どうして鬼というのは、治よりも乱を好むのだろう。
「あきらかに楽しんでますよね」
つっこみはため息とともに。
騒動師しかいない職場である。
わりと本気で転職したい。
「俺は相方みたいに、暇だからって寝て過ごすようなぐーたらじゃないんでね」
「それとこれとは事象も次元もびっくりするくらい違いますよ。あとそのセリフは、ちゃんとお伝えしますね。姫君に」
言い置いてベンチから立ちあがる若者。
すたすたと歩き出す。
「やめてください。しんでしまいます」
やや遅れて、男が続いた。
メイドさんが増えたよ!
妖艶な魅力と竹を割ったような気っぷの良さをもつ店長ののどかに、神秘的な美しさと不思議な言動で客を魅了するウパシノンノ、コケティッシュでありながらも愛くるしい蜜音。

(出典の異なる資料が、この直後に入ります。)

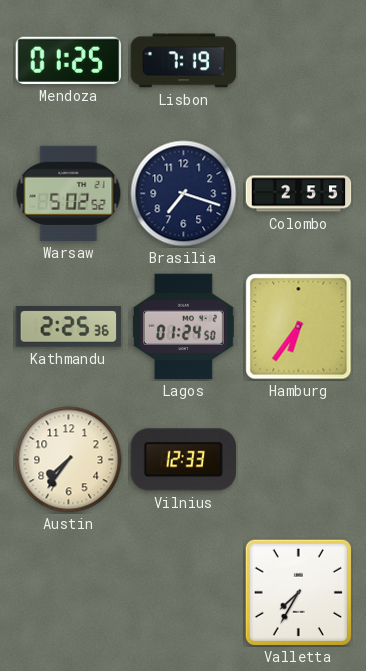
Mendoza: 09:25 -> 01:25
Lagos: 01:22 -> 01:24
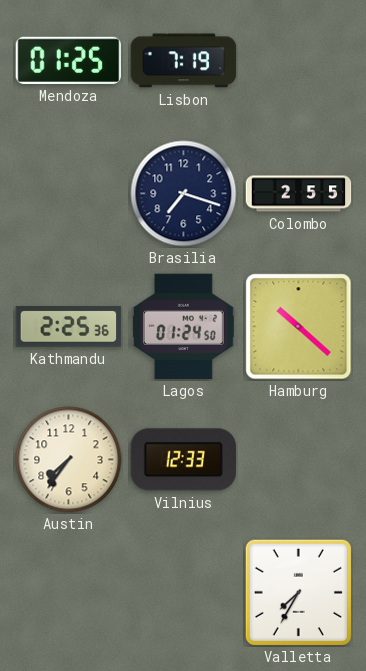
Warsaw: 5:02 -> none
Hamburg: 6:36 -> 10:22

メイドカフェ『ぴゅあにゃん』が誇る人外メイドたちだ。
もちろん客たちは、妖怪や亜人だなんて、知ったこっちゃない。
そこに伽羅が加わった。
神々しいまでのダイナマイトバディと、暴力的なほどの美貌をもった女性である。
後光がさしてないのが不思議なくらいの。
まあ、なにしろ神様なので。
「ちなみに不動明王とかのバックで燃えてる炎は、我が担当してる。演出として」
迦楼羅炎と呼ばれる炎。
仏像とかをみると、けっこういろんな神様についてたりする。
毘沙門天の憤怒の炎とか。
「後ろに炎を背負うと格好いいからな。わりと引っ張りだこだったんだぞ」
「いらないよそんな情報! 神々しさ台無しだよ!」
憤慨する麻奈。
ひとりだけ形容詞を付けての紹介がなかったから怒っているわけではない。
「いやいやまなまな。大事なことなんだ。仏法の守護者が、背景にバラとか背負えないだろ?」
それではだいぶ趣旨が変わってしまう。
銀河とか背負うのもダメだ。
星々が砕ける音が聞こえちゃったら大いにまずい。
「もう何でも良いですわ……」
ぽいっと投げる女子高生。
神界の演出家が、『ぴゅあにゃん』におかしな演出を加えないよう祈るのみだ。
お帰りなさいませご主人様って言ったメイドさんのバックに、ゴゴゴゴって炎が燃えさかっていたら、ギャグにしかならない。
「まなまなが冷たい。我の炎すら消えてしまいそうだ」
寂しそうな伽羅であった。
わりとどうでもいい。
「はいはい。遊んでないで仕事だよ。開店時間だ」
ぱんぱんと手を拍った仙狸がドアプレートをひっくり返しに行く。
戻りしな、メイドたちにVサイン。
待ちが二十人、という意味だ。
「おっと。これはスタートからクライマックスだね」
ぺろりと上唇を舐める麻奈。
『ぴゅあにゃん』はもともと不人気店ではないが、いきなり溢れるくらいの待ちというのは、さすがに珍しい。
「伽羅さん目当てのご主人様が増えましたからね」
蜜音が肩をすくめてみせ、入口ちかくに移動した。
ぞろぞろと続くメイドさんたち。
最初のお客は全員で出迎える。ルールともいえない『ぴゅあにゃん』の決めごとだ。
ゆっくりと、のどかが扉を開く。
彼女らにリビドーと金銭を与えてくれる獲物を招き入れるために。
『おかえりなさいませ! ご主人さま!』
一斉にメイドさんが唱和した。
今宵も、人外たちの宴が始まる。